Let us put (c) aside (at least for now). (c) involves low-level coding and it is hard to change. Many mature 3d software packages can do (c) automatically, but since the data structure of neural render is not the standard 3d graphics data structure, it may very hard to apply textbook/mature 3d technology to this project to improve it. (Actually, I still do not understand the textures tensors and how the Cuda c renderer/loading code works, I really hope someone can explain that a little bit to me :)
So I will test (a) and (b), to first try to get a sharp texture, then we check whether it has "repeat" feature as we expected or not. If it is repeated texture, then we are done here at least close GL_REPEAT issue and can leave the problem of blurry to solve later.
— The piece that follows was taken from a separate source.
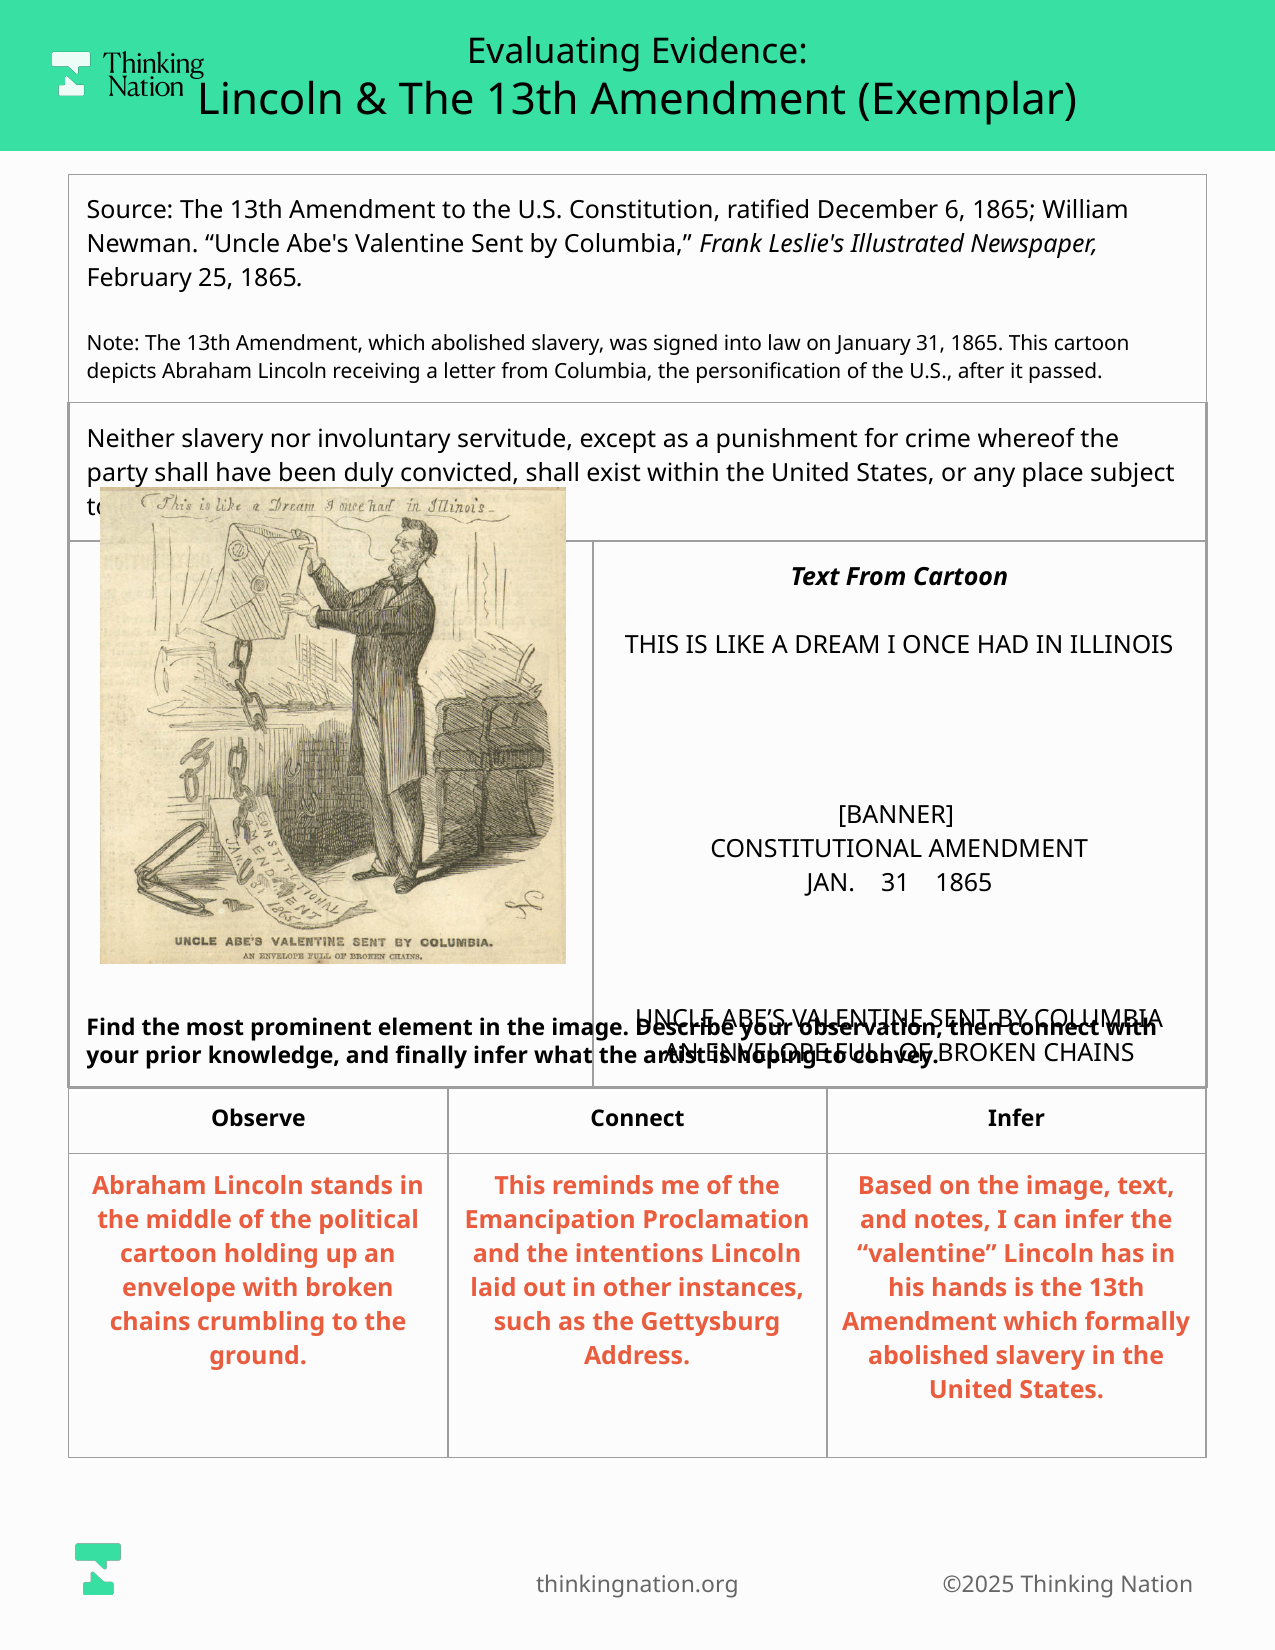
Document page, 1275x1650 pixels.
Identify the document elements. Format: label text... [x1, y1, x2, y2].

In short, let me pull and try (a) and (b) first. I will tell you results after I try them.
By the way, you did a really really awesome job! (Wish I can code Cuda professionally like you.)
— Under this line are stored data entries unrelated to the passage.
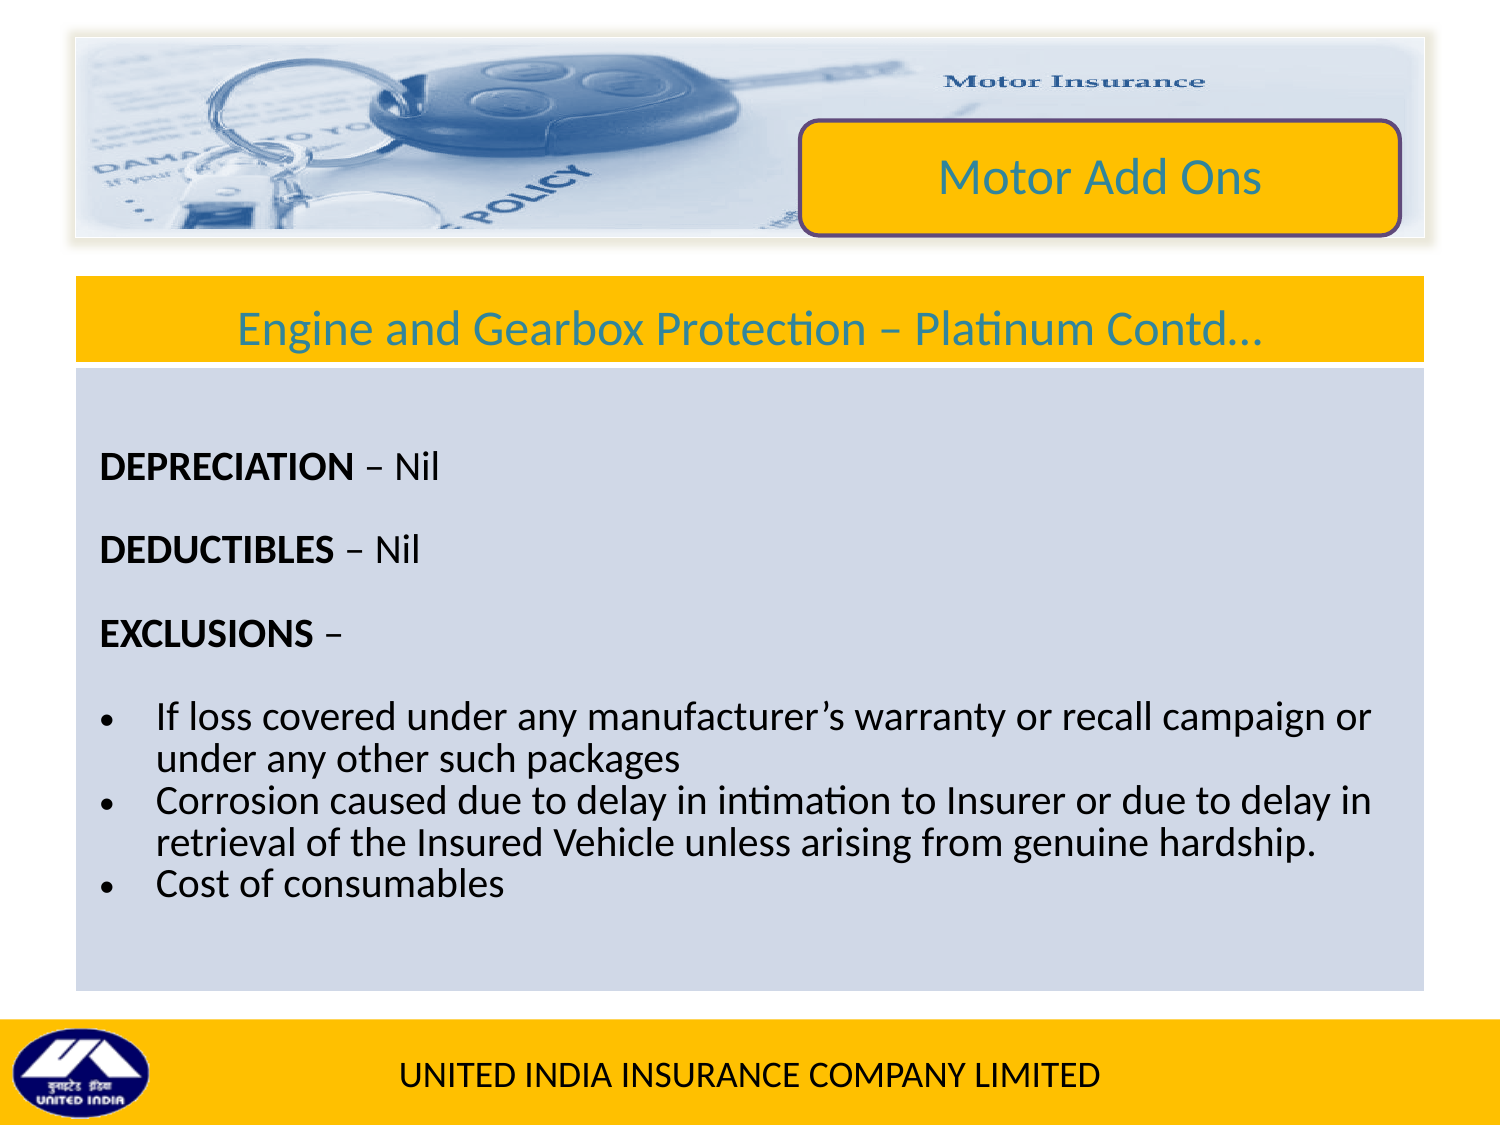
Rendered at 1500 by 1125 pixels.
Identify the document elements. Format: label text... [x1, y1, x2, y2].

table_header Engine and Gearbox Protection – Platinum Contd… [76, 276, 1424, 362]
picture [11, 1027, 153, 1119]
text_box UNITED INDIA INSURANCE COMPANY LIMITED [0, 1019, 1500, 1125]
table_cell DEPRECIATION – Nil DEDUCTIBLES – Nil EXCLUSIONS – If loss covered under any manufacturer’s warranty or recall campaign or under any other such packages Corrosion caused due to delay in intimation to Insurer or due to delay in retrieval of the Insured Vehicle unless arising from genuine hardship. Cost of consumables [76, 368, 1424, 991]
picture [74, 37, 1426, 238]
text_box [799, 120, 1401, 236]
It works! We can move on now.
(a) I increased the texture size from 4 to 8, see the repetitive pattern on the side of the bed:
(b) I also subdivided the up surface and one side surface. Before the subdivision, we have this one large face mapped into this one texture figure Note that from the UV map you can clearly see the coordinates of vertexes are out of range 0~1.0. Now we subdivided the face into smaller pieces Those selected faces are mapped to texture figure as below: Note we subdivided the surface while maintaining the relative position of the whole surface.
The upside of the bed and one side-surface show the correct repetitive pattern! (The other faces are not subdivided, so they look blurry).
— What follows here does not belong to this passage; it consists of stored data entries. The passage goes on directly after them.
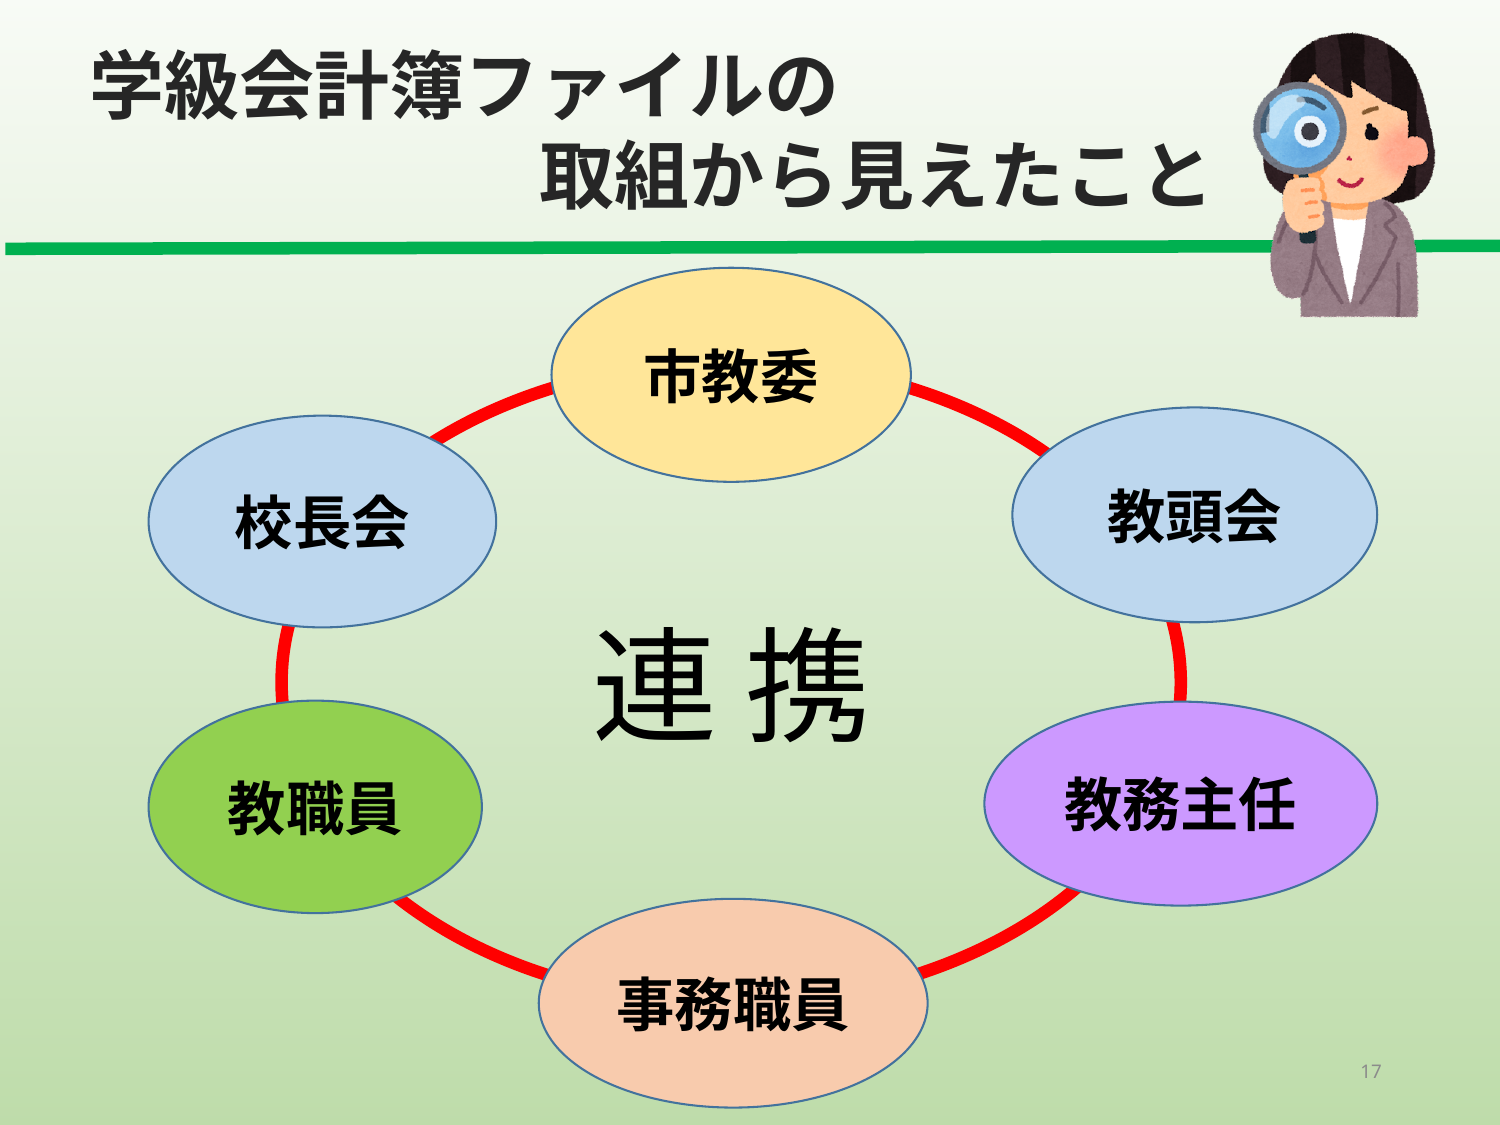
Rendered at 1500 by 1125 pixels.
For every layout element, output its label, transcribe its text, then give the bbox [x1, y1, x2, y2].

slide_number 17 [1059, 1042, 1397, 1103]
text_box 学級会計簿ファイルの 取組から見えたこと [74, 249, 1222, 305]
text_box 学級会計簿ファイルの 取組から見えたこと [74, 30, 1222, 245]
text_box 教職員 [147, 699, 483, 915]
picture [1222, 22, 1471, 326]
text_box 市教委 [550, 305, 912, 483]
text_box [5, 245, 1222, 249]
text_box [1471, 245, 1500, 249]
text_box 教頭会 [1011, 406, 1379, 624]
text_box 校長会 [147, 414, 498, 629]
text_box 連 携 [280, 387, 1182, 976]
text_box 教務主任 [983, 700, 1379, 907]
text_box 事務職員 [537, 897, 929, 1109]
So the (1) illegal memory access problem and (2) out of range 0.0 ~ 1.0 is finished. We can move on.
I think we can close this issue here now, and move on to try to solve #11 first.
I am very grateful that you ported the neural mesh renderer by Hiroharu Kato from Chainer to PyTorch. Thanks a lot for your great job!
I tried this tests_load_obj.py and it works well, so I take it as a reference. I write texture_load_texture1.py in order to load textured models from dataset Pix3D in my research project. However, when I load some models and run several times (take one example, IKEA model IKEA_LEIRVIK), it often raises an error:
ValueError: Images of type float must be between -1 and 1.
I found the output Numpy array contains NaN values by debugging, so I try to work around this issue by adding code in test_load_textured2.py, it produces this result:
model_pkr_out2.png and enlarger.png
You can see from the enlarged image that the values of some pixels on the edge of the object are off. I even tried this on the original Chainer version, and I have this error message:
cupy.cuda.runtime.CUDARuntimeError: cudaErrorIllegalAddress: an illegal memory access was encountered
Do you have any idea on this issue? What reason do you think cause this problem (obj model quality problem or bugs in the source code)? Is it possible we could work together to fix it?
Best regards,
Chenfei Wang